◆ DATA LISTING:
──────────
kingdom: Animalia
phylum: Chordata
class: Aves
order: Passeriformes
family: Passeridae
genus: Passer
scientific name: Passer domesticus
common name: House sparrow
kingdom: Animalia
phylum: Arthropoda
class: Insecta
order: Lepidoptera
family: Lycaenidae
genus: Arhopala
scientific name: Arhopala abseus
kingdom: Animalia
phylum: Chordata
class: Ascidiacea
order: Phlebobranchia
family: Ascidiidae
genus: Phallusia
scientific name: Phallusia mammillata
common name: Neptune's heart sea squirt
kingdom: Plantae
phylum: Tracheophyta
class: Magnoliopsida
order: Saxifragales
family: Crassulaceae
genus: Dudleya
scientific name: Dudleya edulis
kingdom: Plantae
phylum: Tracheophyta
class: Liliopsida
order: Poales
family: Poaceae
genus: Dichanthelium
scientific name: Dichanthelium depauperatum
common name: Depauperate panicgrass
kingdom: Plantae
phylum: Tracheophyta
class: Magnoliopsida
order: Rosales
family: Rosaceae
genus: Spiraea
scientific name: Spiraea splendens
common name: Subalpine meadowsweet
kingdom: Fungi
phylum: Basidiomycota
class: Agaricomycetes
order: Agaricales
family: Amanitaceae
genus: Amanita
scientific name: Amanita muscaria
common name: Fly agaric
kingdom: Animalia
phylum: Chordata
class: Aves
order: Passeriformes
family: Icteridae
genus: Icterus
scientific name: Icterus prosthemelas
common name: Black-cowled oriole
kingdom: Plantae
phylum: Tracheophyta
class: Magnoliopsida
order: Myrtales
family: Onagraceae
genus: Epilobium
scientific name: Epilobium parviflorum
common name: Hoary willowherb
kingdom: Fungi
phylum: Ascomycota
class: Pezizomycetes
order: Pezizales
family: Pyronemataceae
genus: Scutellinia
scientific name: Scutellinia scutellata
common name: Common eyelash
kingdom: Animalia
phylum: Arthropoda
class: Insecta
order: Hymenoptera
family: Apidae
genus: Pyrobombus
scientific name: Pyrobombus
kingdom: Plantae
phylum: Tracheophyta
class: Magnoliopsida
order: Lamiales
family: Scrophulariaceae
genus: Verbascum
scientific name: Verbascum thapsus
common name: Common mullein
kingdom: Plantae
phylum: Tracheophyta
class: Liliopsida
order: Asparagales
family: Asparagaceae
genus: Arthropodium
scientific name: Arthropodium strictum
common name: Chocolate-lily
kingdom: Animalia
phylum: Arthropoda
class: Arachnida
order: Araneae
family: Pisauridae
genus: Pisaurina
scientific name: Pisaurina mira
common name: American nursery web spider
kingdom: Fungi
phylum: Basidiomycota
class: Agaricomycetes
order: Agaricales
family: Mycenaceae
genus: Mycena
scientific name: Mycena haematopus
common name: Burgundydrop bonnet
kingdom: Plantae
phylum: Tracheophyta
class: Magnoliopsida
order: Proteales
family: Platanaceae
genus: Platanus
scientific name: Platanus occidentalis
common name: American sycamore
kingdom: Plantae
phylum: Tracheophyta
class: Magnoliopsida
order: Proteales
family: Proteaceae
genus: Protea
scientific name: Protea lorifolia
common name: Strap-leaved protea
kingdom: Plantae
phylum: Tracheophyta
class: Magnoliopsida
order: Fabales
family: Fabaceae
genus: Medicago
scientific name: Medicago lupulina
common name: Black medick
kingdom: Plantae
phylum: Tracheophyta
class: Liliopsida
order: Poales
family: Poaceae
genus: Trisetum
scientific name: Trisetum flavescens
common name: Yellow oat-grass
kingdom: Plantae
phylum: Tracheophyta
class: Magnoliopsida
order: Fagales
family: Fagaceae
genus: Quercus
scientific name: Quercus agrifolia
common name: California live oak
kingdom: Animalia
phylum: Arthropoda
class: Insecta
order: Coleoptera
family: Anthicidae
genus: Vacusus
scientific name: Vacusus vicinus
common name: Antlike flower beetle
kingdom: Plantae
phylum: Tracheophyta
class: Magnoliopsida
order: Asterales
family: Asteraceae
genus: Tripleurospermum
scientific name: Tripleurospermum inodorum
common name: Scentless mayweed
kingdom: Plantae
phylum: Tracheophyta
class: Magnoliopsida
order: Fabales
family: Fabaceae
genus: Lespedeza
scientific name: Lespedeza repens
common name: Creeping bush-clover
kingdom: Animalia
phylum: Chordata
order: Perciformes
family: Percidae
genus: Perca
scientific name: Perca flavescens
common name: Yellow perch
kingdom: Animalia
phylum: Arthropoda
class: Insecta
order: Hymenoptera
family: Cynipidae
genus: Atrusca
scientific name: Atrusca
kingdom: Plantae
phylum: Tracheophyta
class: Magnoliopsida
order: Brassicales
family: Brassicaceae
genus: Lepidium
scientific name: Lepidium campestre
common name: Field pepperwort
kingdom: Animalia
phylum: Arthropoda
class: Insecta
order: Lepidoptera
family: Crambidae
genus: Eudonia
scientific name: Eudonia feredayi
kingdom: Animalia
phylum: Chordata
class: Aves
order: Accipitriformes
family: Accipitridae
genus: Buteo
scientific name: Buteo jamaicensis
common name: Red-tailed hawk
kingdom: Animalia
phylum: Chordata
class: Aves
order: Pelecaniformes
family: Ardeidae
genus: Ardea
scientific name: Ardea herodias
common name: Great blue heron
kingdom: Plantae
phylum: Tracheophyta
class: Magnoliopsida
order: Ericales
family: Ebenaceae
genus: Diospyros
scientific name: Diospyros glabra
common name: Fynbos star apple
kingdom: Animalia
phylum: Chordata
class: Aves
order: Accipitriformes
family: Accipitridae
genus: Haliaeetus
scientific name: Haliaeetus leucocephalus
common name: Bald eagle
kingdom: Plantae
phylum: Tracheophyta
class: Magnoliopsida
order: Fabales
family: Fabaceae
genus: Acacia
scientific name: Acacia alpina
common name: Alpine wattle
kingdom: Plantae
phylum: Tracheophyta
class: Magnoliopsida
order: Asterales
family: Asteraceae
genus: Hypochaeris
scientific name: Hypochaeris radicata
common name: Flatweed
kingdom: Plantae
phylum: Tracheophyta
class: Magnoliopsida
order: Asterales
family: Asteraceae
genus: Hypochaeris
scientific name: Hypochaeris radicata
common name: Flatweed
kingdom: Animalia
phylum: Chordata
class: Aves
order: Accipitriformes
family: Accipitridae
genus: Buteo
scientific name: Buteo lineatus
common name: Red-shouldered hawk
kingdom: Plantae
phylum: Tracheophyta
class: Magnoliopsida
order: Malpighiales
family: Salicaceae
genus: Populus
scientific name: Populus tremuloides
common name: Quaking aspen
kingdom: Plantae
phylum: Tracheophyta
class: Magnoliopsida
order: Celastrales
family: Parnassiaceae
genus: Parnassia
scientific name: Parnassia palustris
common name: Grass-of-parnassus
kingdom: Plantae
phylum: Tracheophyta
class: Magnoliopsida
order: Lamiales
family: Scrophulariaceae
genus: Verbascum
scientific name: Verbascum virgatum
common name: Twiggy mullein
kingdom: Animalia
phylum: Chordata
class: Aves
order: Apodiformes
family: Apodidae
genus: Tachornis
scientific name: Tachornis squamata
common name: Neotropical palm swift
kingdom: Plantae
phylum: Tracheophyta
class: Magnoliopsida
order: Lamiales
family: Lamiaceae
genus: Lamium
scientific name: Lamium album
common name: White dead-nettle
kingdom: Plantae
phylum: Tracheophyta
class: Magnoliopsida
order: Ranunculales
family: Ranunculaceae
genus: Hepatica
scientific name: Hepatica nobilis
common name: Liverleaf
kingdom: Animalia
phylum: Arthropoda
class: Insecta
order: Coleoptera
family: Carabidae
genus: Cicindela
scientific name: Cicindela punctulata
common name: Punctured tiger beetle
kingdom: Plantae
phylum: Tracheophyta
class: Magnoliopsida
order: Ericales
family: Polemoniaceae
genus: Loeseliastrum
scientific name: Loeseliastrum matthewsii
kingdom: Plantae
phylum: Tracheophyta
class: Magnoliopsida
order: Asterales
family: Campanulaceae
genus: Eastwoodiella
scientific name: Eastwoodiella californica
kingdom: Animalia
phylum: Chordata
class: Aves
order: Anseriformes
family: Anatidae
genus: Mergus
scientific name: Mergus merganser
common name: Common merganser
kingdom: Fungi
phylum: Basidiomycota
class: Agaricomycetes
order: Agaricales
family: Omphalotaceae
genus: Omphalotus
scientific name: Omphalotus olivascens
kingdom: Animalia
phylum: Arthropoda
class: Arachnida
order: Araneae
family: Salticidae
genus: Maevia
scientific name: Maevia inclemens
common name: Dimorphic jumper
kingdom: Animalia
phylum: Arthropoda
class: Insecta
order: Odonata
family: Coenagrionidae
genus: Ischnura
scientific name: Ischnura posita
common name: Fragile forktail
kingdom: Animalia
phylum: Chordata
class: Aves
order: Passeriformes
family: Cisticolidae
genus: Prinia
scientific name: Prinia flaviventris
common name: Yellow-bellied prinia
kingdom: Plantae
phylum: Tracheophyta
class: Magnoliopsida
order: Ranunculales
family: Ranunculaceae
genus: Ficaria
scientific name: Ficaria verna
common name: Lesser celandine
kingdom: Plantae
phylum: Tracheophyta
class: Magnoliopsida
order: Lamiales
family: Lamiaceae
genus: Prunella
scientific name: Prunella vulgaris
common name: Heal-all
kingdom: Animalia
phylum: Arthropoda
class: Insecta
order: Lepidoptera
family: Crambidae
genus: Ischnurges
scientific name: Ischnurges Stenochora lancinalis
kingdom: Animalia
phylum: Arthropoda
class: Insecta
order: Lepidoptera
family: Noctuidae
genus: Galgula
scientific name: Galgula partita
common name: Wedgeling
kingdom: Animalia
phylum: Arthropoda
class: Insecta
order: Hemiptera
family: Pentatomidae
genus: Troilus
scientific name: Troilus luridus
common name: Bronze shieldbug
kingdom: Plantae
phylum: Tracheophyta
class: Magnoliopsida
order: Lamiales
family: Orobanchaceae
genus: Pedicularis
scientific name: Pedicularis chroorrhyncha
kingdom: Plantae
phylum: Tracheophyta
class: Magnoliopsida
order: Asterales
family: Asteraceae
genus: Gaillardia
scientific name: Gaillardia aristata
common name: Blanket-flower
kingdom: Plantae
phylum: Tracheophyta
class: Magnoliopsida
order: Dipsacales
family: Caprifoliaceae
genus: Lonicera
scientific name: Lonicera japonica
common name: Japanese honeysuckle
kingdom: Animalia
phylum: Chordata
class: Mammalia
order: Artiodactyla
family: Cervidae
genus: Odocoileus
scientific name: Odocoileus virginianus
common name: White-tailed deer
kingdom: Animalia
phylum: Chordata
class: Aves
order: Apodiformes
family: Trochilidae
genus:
──────────
◆ EXERCISE: Copy the records word for word, from the line containing "genus: Gaillardia" through the last line of the records.

◆ EXERCISE RESULT:
genus: Gaillardia
scientific name: Gaillardia aristata
common name: Blanket-flower
kingdom: Plantae
phylum: Tracheophyta
class: Magnoliopsida
order: Dipsacales
family: Caprifoliaceae
genus: Lonicera
scientific name: Lonicera japonica
common name: Japanese honeysuckle
kingdom: Animalia
phylum: Chordata
class: Mammalia
order: Artiodactyla
family: Cervidae
genus: Odocoileus
scientific name: Odocoileus virginianus
common name: White-tailed deer
kingdom: Animalia
phylum: Chordata
class: Aves
order: Apodiformes
family: Trochilidae
genus:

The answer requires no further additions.